1. The RBI initiated the asset quality review (AQR) of all schedule commercial banks. It then initiated a process for early detection of stressed loans and their surveillance, by classifying them as Special Mention Accounts (SMA). It also then withdrew all the restructuring schemes and through its February 12, 2018 circular directed that all defaulting loan accounts had to be classified as stressed even for a day of default, and also mandated that bankers had to refer all accounts with over Rs 2000 Cr loans to the National Company Law Tribunal (NCLT) within 180 days of default. In order to initiate immediate corrective action on banks struggling with capital adequacy ratios, asset quality, and profitability, the RBI initiated the Prompt Corrective Action (PCA) framework.

The AQR and SMA made no distinction between the different asset categories of banks. Temporary defaults on large infrastructure projects with their innately cyclical nature, even for a day beyond the 90 day period, were to be treated on a par with those on personal loans and classified as NPAs with process initiated to recover the loans under the IBC. 

In addition to all these, the RBI adopted the Basel III capital adequacy norms, and that too with a higher capital buffer than required. This, at a time when banks were struggling under the weight of the rising NPAs, squeezed them even more. The credit taps just got turned off completely. 

2. The Insolvency and Bankruptcy Code (IBC) was promulgated to help resolve bankrupt businesses and recover debtors and investors capital. It introduced a paradigm shift into the process of dealing with defaulting corporates. It was a welcome reform. This was state-of-the-art regulation and a progressive and big-bang reform. It was believed then that the days of capitalism without exits was over!

It should have been eased into the system. Again, here too the RBI stepped in by mandating a zero-tolerance approach for defaulting borrowers through its SMA classification. Ambitious time lines were fixed for completion of the entire process of resolution, including the judicial stages.

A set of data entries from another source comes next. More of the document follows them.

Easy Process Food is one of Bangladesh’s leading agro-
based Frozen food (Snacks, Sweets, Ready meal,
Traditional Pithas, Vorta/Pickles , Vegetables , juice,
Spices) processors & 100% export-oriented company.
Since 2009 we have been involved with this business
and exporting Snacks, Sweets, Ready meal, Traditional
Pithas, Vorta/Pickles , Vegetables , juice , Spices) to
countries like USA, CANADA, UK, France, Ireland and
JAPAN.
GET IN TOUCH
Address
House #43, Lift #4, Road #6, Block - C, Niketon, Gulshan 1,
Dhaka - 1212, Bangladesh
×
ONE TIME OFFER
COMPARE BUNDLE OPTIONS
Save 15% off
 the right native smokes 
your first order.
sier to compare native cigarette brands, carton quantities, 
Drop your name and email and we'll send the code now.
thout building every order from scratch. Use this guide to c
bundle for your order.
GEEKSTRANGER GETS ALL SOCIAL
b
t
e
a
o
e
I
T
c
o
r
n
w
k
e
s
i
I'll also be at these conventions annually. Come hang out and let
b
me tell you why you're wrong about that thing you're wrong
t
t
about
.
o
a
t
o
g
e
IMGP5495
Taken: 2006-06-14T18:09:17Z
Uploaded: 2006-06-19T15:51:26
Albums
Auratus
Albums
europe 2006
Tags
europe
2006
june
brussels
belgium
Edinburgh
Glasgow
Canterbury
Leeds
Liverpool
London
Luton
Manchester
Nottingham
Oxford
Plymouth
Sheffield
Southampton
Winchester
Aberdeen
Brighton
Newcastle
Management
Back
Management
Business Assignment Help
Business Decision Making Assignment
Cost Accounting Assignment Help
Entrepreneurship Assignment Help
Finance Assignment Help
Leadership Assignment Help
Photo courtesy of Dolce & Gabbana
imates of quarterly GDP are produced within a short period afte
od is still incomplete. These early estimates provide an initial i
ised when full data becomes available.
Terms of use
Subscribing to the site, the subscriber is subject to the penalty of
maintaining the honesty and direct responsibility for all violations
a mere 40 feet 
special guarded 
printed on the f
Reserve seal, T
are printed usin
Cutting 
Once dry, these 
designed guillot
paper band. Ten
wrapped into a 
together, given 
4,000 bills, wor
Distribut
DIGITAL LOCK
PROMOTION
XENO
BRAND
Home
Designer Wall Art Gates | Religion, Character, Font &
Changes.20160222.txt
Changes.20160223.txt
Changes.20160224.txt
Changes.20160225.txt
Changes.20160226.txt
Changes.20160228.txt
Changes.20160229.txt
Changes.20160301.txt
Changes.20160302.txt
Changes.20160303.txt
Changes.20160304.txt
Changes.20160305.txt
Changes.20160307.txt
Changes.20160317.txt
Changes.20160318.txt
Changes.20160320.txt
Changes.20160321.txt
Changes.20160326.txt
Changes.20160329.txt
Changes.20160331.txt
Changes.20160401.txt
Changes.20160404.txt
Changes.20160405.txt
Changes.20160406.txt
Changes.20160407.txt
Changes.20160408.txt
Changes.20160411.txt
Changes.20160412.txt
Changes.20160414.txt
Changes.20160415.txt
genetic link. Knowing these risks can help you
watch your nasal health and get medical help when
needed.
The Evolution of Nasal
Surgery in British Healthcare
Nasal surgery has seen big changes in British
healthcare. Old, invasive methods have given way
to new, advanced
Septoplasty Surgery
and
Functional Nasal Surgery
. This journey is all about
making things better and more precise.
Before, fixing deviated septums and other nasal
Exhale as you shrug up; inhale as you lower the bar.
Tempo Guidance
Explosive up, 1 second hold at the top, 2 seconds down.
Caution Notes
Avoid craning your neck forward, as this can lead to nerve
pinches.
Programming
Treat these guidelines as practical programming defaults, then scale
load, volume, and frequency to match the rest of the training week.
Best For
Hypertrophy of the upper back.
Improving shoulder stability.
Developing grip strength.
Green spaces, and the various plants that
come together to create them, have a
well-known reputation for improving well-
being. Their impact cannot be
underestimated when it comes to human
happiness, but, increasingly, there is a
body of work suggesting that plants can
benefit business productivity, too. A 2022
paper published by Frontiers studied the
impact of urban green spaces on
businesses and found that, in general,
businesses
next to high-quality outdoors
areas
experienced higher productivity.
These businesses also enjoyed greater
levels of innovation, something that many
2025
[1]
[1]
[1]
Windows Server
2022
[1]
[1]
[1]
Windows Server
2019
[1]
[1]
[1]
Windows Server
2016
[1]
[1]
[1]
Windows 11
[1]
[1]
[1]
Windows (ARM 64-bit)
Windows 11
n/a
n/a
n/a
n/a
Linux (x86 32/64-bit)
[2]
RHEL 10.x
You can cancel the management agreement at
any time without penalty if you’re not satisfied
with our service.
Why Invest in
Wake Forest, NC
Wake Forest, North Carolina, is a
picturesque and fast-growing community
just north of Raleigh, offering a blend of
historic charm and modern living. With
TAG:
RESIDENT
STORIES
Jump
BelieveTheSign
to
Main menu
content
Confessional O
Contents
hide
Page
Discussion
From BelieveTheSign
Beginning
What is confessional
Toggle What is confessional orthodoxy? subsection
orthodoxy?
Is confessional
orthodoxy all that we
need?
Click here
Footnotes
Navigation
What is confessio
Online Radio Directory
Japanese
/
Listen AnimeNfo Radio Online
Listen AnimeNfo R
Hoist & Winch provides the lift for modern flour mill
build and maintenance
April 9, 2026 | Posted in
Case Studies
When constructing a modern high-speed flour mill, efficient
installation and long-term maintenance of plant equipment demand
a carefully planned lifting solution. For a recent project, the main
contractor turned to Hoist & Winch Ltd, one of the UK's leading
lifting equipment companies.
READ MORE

In fact, at that time, I thought it was a good move by the RBI, since a paradigm shift often needed actions which shook up the system off deeply entrenched practices. But it clearly seems to have backfired, by squeezing too soon.

3. The spate of financial market scandals led to tax authorities initiating investigations and raids across the country and across business sectors. This was accompanied by the crack-downs on shell companies, tax evaders, and black money peddlers. Both the demonetisation and the GST accentuated this trend. All this empowered tax officials and created a culture of aggressive enforcement.

All the three cases mentioned above were associated with radical regime shifts. In all of them, the system moved quickly from one of permissiveness and abundance of slack to one where tight adherence to very restrictive requirements became the norm. Theoretically, all of them were progressive moves, attempts to emulate best practices which are the norm in developed economies.

But these were sledgehammers. And these sledgehammers from RBI, IBC, and tax authorities (black money, shell companies, evasion etc) all fell at the same time, and that too when the economy was weakening. This was perhaps the last straw which broke the camel's back.

As I wrote in an earlier post, using the sledgehammer is just as inappropriate as is ignoring the problem altogether. Both are easy responses for regulators and policy makers at the helm of affairs. Making change happen in a more thoughtful and calibrated manner is very challenging.

I am inclined to believe that when the history of the Indian economy for this period, perhaps even an important long-term inflection point, is written, then these three channels of regulatory shocks will occupy the central role. It may also be a good example of the limitations of technocracy, especially in central banking.